Однако Лёка сдержала себя. Да, она была самовлюбленной и черствой, но не жестокой. Что ей до них всех? Она сегодня уедет, а они пусть разбираются сами, как хотят! Ей не нужна еще одна победа над Снежаной – у нее впереди много побед!
– Он искал здесь тебя, – объяснила Лёка. – Сказал, что вы разминулись. Ты, наверное, как всегда, опоздала?
– Задержалась, – улыбнулась Снежана. Слова Лёки, и главное, небрежный тон, успокоили ее подозрения. – А он никогда и никуда не опаздывает, – пожаловалась она. – Как поезд в московском метро, блин!
В отличие от Снежаны, Лёка никогда в Москве не была и опаздывают ли поезда в тамошнем метро, не знала. Но ничего – она не только в Москве, она и в Париже, и в Токио побывает!
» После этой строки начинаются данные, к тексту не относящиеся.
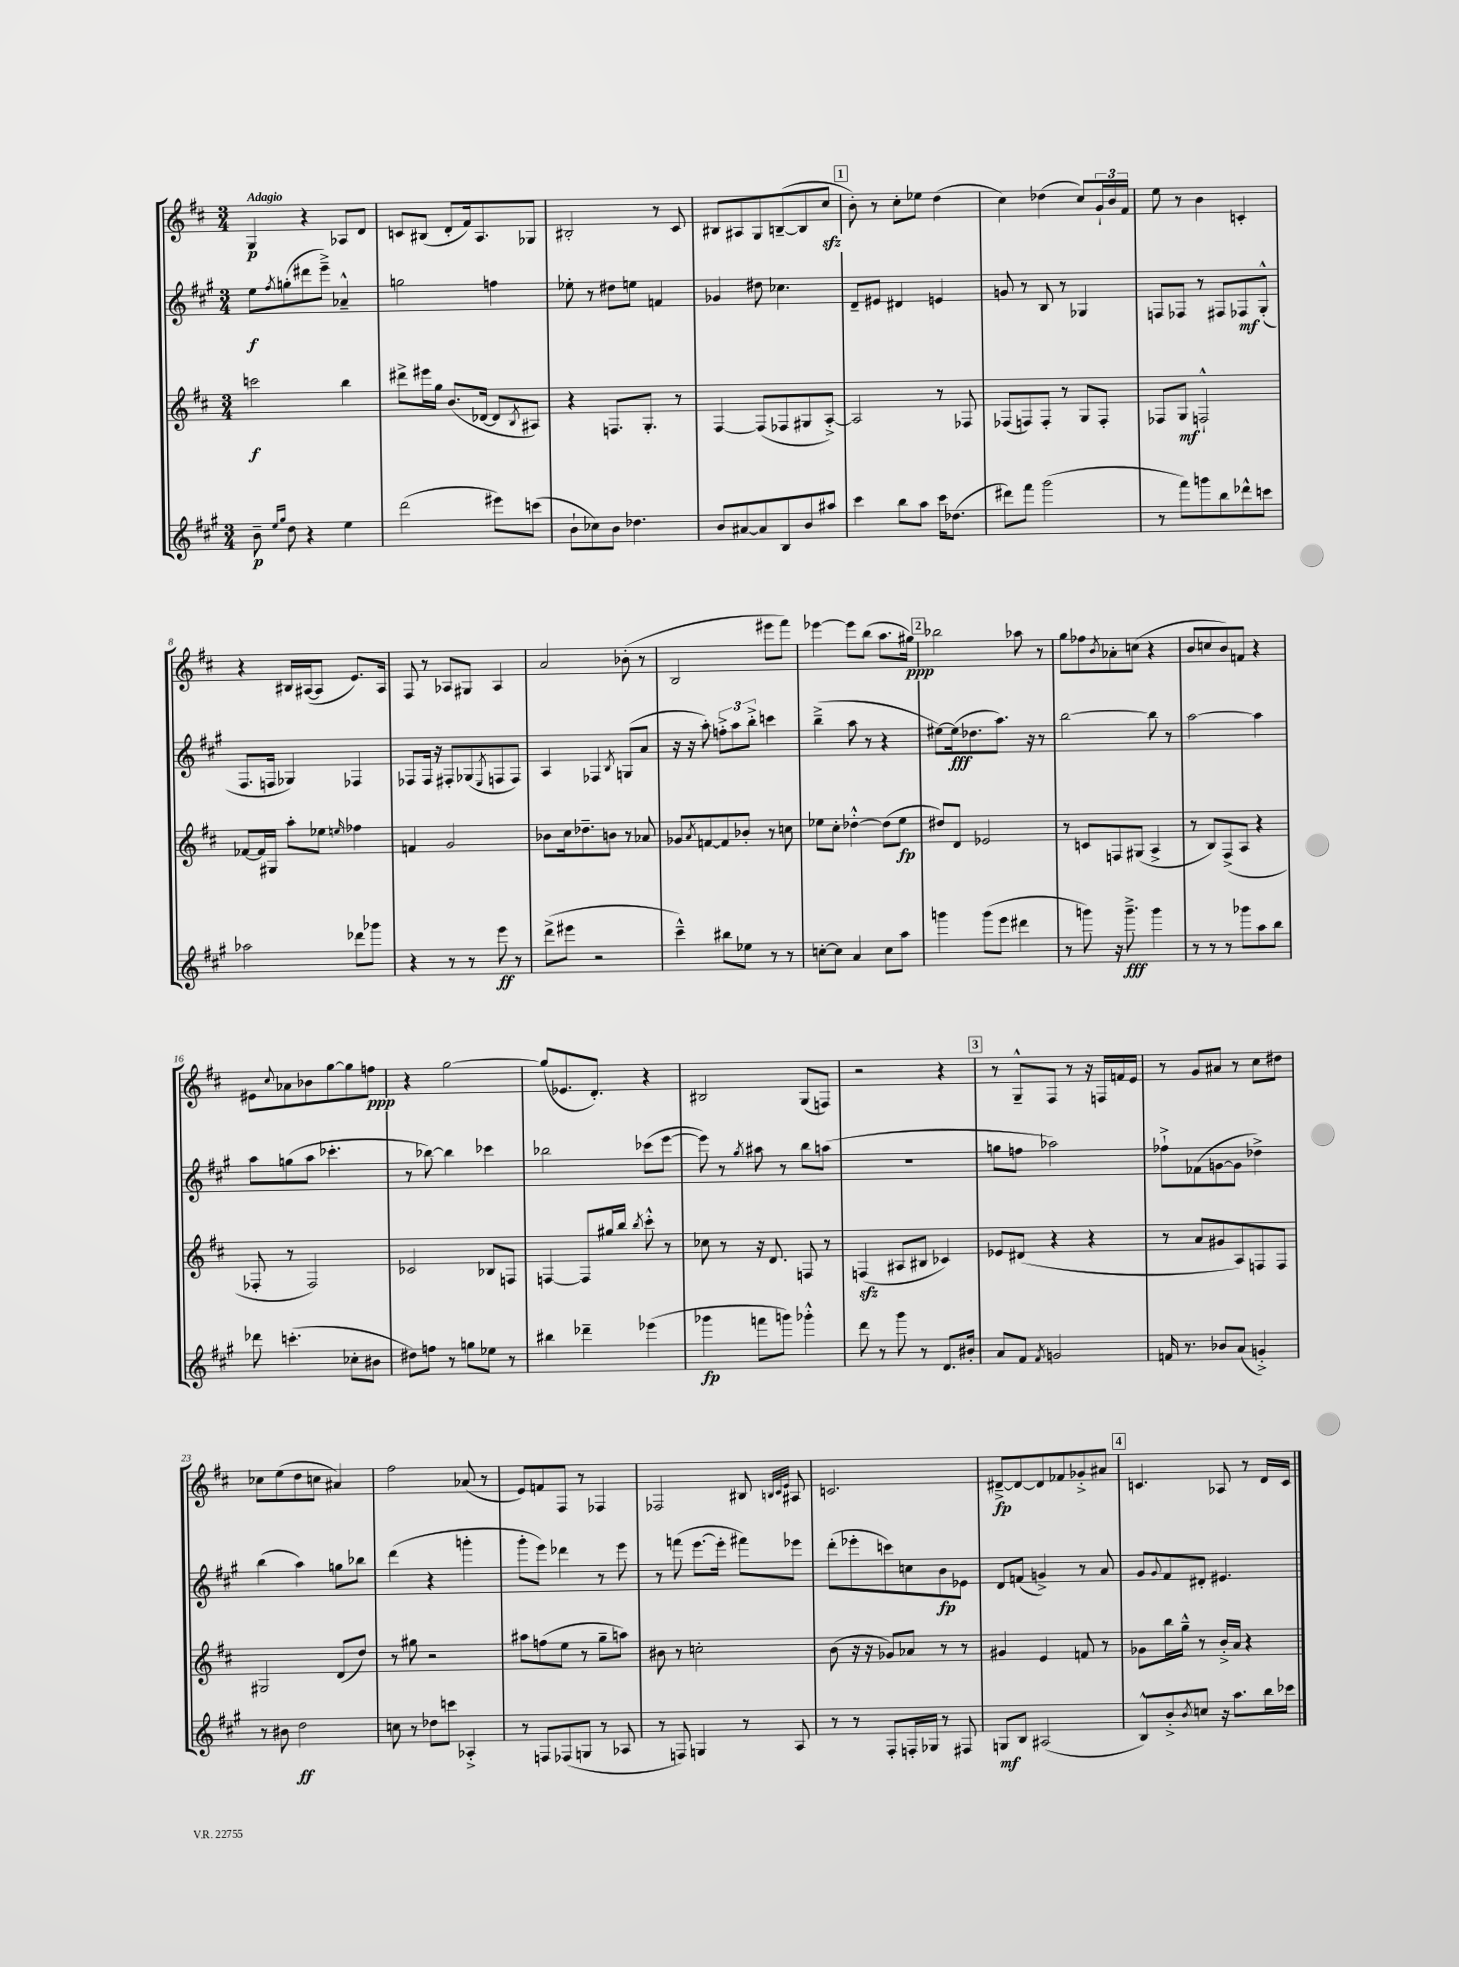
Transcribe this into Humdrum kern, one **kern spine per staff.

**kern	**kern	**kern	**kern
*staff4	*staff3	*staff2	*staff1
*clefG2	*clefG2	*clefG2	*clefG2
*k[f#c#g#]	*k[f#c#]	*k[f#c#g#]	*k[f#c#]
*M3/4	*M3/4	*M3/4	*M3/4
8b~	2ccc	8ee	4G
16qqee	.	.	.
16qqgg#	.	8qff#	.
8dd	.	(8gg'	.
4r	.	8ddd#	4r
.	.	8eee~^)	.
4ee	4bb	4a-~^^	8A-
.	.	.	8d
=	=	=	=
(2ddd	8ddd#^	2gg	8c
.	16eee#	.	(8B#
.	16gg	.	.
.	(8.b	.	8d'
.	.	.	16f#)
.	[16d-	.	8.A
8eee#)	8d-]	4ff	.
.	8qB	.	.
(8ccc	8A#)	.	8G-
=	=	=	=
8b`	4r	8ee-'	2B#'
8cc-)	.	8r	.
8b	8.F	8dd#	.
4.dd-	.	8ee	.
.	8.G'	.	.
.	.	4f	8r
.	8r	.	8c#
=	=	=	=
8b	[4F#	4g-	8B#
[8a#	.	.	8A#
8a#]	(8F#]	8dd#	8G
8B	8F-	4.cc-	([8B~
8b	8G#	.	8B]
8aa#	[8A'^)	.	8cc#
=	=	=	=
4ccc#	2A]	8d~	8b')
.	.	8e#	8r
8bb	.	4d#	8cc#'
8aa	.	.	8ee-
16ccc#	8r	4e	(4dd
(8.dd-	.	.	.
.	8F-	.	.
=	=	=	=
8ddd#)	(8F-	8g	4cc#)
8fff#	8F)	8r	.
(2ggg#	8F'	8B	(4dd-
.	8r	8r	.
.	8G	4G-	8cc#)
.	8F'	.	24g`
.	.	.	24b
.	.	.	24f#
=	=	=	=
8r	8F-	8F	8ee
8fff#)	8G	8F-	8r
8ggg	2F`^^	8r	4b
8bb	.	8F#	.
8ddd-^^	.	8F-	4c'
8ccc	.	(8G#'^^	.
=	=	=	=
2aa-	[8f-	8.F#	4r
.	16f-]	.	.
.	16G#	16F	.
.	8aa'	4G-)	16B#
.	.	.	([16A#
.	8ee-	.	8A#]
.	16qqee	.	.
8ddd-	4ff-	4F-	8.e)
8ggg-	.	.	.
.	.	.	16A#
=	=	=	=
4r	4f	8F-	8F#
.	.	16F-	8r
.	.	16r	.
8r	2g	8F#'	8A-
8r	.	(8G-	8G#
.	.	8qE	.
8eee	.	8F	4A-
8r	.	8F)	.
=	=	=	=
(8ddd^	8b-	4A	2a
8eee#	16cc#	.	.
.	8.dd-~	.	.
2r	.	4F-	.
.	8b	.	.
.	.	8qB	.
.	8r	(8G	(8b-'
.	8a-	8a	8r
=	=	=	=
4ccc#~^^)	8g-	16r	2B
.	.	16r	.
.	8qa	.	.
.	[8f	8aa')	.
8bb#	8f]	12ff'^	.
.	.	12aa	.
8ee-	8b-'	.	.
.	.	12bb'^	.
8r	8r	4ccc	8eee#
8r	8cc	.	8fff#)
=	=	=	=
[8cc'	8ee-	(4bb~^	[4eee-
8cc]	8cc#'	.	.
4a	[4dd-'^^	8aa	8eee-]
.	.	8r	(8bb
8cc	(8dd-]	4r	8.aa
8aa	8ee-	.	.
.	.	.	16gg#)
=	=	=	=
4ggg	8dd#)	[8ee#)	2bb-
.	8d	(16ee#]	.
.	.	8.dd-	.
(8ggg	2e-	.	.
8eee	.	8.aa)	.
4ddd#	.	.	8aa-
.	.	16r	.
.	.	8r	8r
=	=	=	=
8r	8r	[2bb	8gg
8ggg)	8c	.	8ff-
.	.	.	8qb
16r	8F	.	8a-'
8.ggg~^	.	.	.
.	(8G#	.	(8cc
4ggg	4A^	8bb]	4r
.	.	8r	.
=	=	=	=
8r	8r	[2aa	8b
8r	8B)	.	8cc
8r	(8F#^	.	8b)
8ggg-	8A	.	8f
8aa	4r	4aa]	4r
8bb	.	.	.
=	=	=	=
8ddd-	8F-'	8aa	8e#
.	.	.	8qqcc#
(4.ccc'	8r	(8gg	8a-
.	2F-)	8aa	8b-
.	.	4.ccc-'	[8gg
8cc-'	.	.	8gg]
8b#	.	.	8ff
=	=	=	=
8dd#)	2c-	8r	4r
8ff	.	[8bb-)	.
8r	.	4bb-]	[2gg
8gg	.	.	.
8ee-	8B-	4ccc-	.
8r	8F	.	.
=	=	=	=
4bb#	[4F	2bb-	(8gg]
.	.	.	8.e-
4ddd-~	8F]	.	.
.	.	.	8.d')
.	16gg#	.	.
.	16bb	.	.
.	8qbb	.	.
(4eee-	8ccc#'^^	(8ccc-	4r
.	8r	[8eee	.
=	=	=	=
4ggg-	8cc-	8eee])	2B#
.	8r	8r	.
.	.	8qgg#	.
8fff	16r	8aa#	.
.	8.d	.	.
8ggg)	.	8r	.
4ggg-'^^	8F	8bb	(8G
.	8r	(8aa	8F)
=	=	=	=
8ddd	(4F	2.r	2r
8r	.	.	.
8ggg#	8A#	.	.
8r	8B#	.	.
8.d	4c-)	.	4r
16b#'	.	.	.
=	=	=	=
8a	8e-	8gg	8r
8f#	(8d#	8ff	8G~^^
8qf#	.	.	.
2g	4r	2aa-)	8F#
.	.	.	8r
.	4r	.	16r
.	.	.	16F
.	.	.	16f
.	.	.	16e
=	=	=	=
16f	8r	8ff-`^	8r
8.r	.	.	.
.	8a	(8f-	8g
8b-	8g#	[8g	8a#
(8a	8A)	8g]	8r
4g'^)	8F	4dd-^)	8cc#
.	8F	.	8dd#
=	=	=	=
8r	2G#	(4bb	8cc-
8b#	.	.	(8ee
2dd	.	4aa)	8dd
.	.	.	8cc
.	(8d	8gg	4a#)
.	8dd)	8bb-	.
=	=	=	=
8cc	8r	(4ddd	2ff#
8r	8gg#	.	.
8dd-	2r	4r	.
8ccc	.	.	.
4A-'^	.	4ggg'	(8a-
.	.	.	8r
=	=	=	=
8r	8aa#	8ggg#'	8e)
8F	(8ff	8eee)	8f
(8F-	8ee	4ddd-	8F#
8G	8r	.	8r
8r	8gg~	8r	4F-
8A-	8aa)	8eee	.
=	=	=	=
8r	8b#	8r	2F-
8F)	8r	(8fff	.
4G	2cc'	[8.eee	.
.	.	16eee']	.
8r	.	8fff#)	8B#
.	.	.	32qqB
.	.	.	32qqc#
.	.	.	32qqe
8A	.	8eee-	8A#
=	=	=	=
8r	(8b	(8ddd'	2.c
8r	16r	8eee-'	.
.	16r	.	.
8F#'	8g-)	8ccc)	.
16F'	8a-	8cc	.
16G-	.	.	.
8r	8r	8b	.
8F#	8r	8e-	.
=	=	=	=
8G	4g#	8d	[8d#~^
8B	.	(8f	8d#_
(2A#	4e	4g^)	8d#]
.	.	.	8f-
.	8f	8r	8g-'^
.	8r	8a	8a#
=	=	=	=
8B^^)	8g-	8g#	4.c
.	.	8qqg#	.
8b'^	16bb	8f#	.
.	16gg~^^	.	.
8qb	.	.	.
8cc	8r	8d#'	.
16r	16b'^	4.e#	8A-
8.aa	16a	.	.
.	4r	.	8r
16bb	.	.	16d
16ccc-	.	.	16c
==	==	==	==
*-	*-	*-	*-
– Твой Преображенский пришел, увидел, что тебя нет, и свалил, – сообщила Лёка. – Три минуты назад. Наверное, к тебе потопал. Если честно, я не догадалась спросить. Короче, если побежишь, то поймаешь!
– Оно мне надо! – буркнула Снежана и опустилась на стул, где еще совсем недавно сидел Костя. – Ну, опоздала на двадцать минут – делов-то! Сказала же – у кинотеатра. Прихожу – его нет.
Она взяла со стола банку с вареньем и принялась вертеть ее в руках.
– Поставь банку – уронишь! – сказала Лёка. – Может, тебе часы на пять минут вперед перевести? Чтобы не опаздывать? Или на десять?
Снежана вздохнула и поставила банку на место.
– Может, – согласилась она.
Острый вопрос был решен, Снежана полностью успокоилась и теперь могла оценить чемодан своей подруги.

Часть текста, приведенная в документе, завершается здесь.